Skip site navigation (1)Skip section navigation (2)
Date:      Thu, 13 Jan 2011 18:22:18 -0600 (CST)
From:      Robert Bonomi <bonomi@mail.r-bonomi.com>
To:        freebsd-questions@freebsd.org, freebsd@edvax.de
Subject:   Re: awk question: replacing "%d%s" by "%d %s"
Message-ID:  <201101140022.p0E0MIW8029158@mail.r-bonomi.com>
In-Reply-To: <20110113062819.4ecb89d9.freebsd@edvax.de>

next in thread | previous in thread | raw e-mail | index | archive | help

> Date: Thu, 13 Jan 2011 06:28:19 +0100
> From: Polytropon <freebsd@edvax.de>
> Subject: awk question: replacing "%d%s" by "%d %s"
>
> I'm aware that this is not an awk question list, but I'm confident there 
> are many awk gurus here who can surely help me with such a stupid 
> problem.
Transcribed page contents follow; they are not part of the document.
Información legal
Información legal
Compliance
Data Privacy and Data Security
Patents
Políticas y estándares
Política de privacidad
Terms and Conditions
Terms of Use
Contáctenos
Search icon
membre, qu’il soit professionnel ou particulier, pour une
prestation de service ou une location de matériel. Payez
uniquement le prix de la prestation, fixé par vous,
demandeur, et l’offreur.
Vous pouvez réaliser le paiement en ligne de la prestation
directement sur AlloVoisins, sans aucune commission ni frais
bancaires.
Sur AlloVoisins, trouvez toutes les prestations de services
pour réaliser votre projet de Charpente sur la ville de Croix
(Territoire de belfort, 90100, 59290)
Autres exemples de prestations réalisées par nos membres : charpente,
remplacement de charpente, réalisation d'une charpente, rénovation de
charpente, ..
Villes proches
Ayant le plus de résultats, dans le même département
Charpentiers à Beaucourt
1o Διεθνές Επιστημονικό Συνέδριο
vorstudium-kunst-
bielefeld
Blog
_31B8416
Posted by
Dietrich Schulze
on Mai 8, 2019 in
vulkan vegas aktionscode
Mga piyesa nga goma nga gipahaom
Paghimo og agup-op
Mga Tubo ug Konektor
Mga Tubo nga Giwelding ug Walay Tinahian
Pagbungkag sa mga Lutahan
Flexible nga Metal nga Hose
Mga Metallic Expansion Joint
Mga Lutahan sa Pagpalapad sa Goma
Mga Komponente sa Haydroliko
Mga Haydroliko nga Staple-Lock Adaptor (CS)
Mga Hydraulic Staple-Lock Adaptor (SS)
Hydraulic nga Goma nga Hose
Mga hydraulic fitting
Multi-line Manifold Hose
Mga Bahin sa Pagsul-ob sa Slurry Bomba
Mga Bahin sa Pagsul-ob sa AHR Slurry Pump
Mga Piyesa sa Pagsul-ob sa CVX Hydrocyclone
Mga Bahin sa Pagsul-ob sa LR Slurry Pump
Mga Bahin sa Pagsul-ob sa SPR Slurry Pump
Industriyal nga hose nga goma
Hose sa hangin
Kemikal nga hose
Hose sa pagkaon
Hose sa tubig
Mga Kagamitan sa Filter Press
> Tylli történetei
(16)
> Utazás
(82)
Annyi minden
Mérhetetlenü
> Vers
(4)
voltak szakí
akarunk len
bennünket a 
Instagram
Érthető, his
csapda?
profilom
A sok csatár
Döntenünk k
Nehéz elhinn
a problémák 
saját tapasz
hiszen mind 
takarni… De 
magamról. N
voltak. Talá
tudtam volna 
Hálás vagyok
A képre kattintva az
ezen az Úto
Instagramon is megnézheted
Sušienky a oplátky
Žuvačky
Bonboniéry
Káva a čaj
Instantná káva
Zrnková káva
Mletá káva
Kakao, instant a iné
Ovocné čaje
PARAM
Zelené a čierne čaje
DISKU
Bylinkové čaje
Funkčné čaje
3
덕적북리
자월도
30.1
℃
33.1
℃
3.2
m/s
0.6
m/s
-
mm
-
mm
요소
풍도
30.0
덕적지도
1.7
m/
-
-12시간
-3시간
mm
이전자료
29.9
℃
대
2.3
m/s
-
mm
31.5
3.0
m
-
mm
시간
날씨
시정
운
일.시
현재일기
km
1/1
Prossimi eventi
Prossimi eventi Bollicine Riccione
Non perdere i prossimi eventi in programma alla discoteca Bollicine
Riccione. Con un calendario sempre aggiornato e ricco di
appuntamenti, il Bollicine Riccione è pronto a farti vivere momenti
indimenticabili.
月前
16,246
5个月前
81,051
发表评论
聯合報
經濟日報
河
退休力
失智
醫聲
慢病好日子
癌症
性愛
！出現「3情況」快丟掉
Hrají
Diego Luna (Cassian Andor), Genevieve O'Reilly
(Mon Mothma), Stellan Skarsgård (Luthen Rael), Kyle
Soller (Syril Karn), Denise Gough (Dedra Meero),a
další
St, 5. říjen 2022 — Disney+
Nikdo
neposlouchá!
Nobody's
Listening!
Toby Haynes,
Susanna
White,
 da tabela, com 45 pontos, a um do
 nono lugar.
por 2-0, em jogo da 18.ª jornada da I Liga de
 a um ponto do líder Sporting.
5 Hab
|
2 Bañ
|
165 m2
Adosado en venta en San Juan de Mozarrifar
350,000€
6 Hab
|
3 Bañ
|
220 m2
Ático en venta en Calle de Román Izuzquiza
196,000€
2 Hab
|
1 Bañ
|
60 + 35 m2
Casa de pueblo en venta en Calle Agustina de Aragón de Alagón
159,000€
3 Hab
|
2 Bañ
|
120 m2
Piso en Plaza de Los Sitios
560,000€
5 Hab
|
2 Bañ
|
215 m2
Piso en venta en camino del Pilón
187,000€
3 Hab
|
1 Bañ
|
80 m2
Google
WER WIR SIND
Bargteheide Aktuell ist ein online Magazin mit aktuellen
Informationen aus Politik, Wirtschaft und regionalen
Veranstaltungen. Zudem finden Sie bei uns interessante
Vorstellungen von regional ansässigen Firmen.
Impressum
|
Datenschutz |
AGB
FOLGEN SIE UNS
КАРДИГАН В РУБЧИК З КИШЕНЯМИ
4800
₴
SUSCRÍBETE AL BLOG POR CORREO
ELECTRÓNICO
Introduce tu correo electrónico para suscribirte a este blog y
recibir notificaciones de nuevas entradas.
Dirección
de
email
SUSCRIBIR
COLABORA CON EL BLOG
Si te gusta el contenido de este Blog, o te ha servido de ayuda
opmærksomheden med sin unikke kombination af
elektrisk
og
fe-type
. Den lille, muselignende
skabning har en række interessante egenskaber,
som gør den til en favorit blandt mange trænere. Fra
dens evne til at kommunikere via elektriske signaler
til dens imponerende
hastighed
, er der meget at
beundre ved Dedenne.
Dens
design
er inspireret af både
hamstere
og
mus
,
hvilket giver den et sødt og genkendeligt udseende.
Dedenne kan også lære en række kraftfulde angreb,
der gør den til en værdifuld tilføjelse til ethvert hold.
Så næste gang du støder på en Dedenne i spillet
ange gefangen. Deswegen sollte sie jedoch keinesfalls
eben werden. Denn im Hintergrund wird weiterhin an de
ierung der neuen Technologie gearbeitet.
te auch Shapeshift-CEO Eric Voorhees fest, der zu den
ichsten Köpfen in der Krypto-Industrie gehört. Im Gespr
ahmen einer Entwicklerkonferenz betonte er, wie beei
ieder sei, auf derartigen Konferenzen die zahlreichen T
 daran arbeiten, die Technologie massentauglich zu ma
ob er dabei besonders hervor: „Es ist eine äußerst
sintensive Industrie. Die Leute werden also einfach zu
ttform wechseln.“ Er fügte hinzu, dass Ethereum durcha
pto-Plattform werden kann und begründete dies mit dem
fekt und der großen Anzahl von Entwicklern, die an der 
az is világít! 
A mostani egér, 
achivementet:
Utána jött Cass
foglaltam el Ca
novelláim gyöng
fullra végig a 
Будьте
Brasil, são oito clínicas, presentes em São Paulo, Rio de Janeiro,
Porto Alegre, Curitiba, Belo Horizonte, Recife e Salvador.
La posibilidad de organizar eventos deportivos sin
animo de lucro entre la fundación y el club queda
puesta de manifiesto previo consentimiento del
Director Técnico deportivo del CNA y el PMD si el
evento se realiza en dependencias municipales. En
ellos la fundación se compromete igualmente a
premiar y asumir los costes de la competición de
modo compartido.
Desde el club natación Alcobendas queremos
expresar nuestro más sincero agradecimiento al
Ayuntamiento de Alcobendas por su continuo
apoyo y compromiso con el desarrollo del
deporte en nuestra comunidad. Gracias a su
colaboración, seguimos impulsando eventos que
I also know that I get more and more stupid myself for NOT being 
> able to solve this, even after... some nearly infinite time. :-)
>
> I have strings of the form either "<number(s)>" or
> "<number(s)><letter>". I catch them with
>
>  if(match(nr, "[a-z]"))
>   ...
>
> where "nr" is the name of the string. What I need is a simple space 
> between <number(s)> and <letter>, so for example "12a" would get "12 a", 
> "6d" would get "6 d", and "58" would stay unchanged. I've tried with 
> split(), with array manipulation and could produce 10 lines of code that 
> didn't work as intended
> (it produced "1122aa", "66dd" and "5588" according
> to the examples above).

> Obviously, sub(nr, "[a-z]", " [a-z]"); is nonsense.
>

True.  But 
     sub(nr,"[a-z]"," &");

does the trick.  (tested on Freebsd 7.2)

Explamation: "&" is a  'replacement side' magic incantation to the regex 
library that means 'that which was matched by the pattern regex'.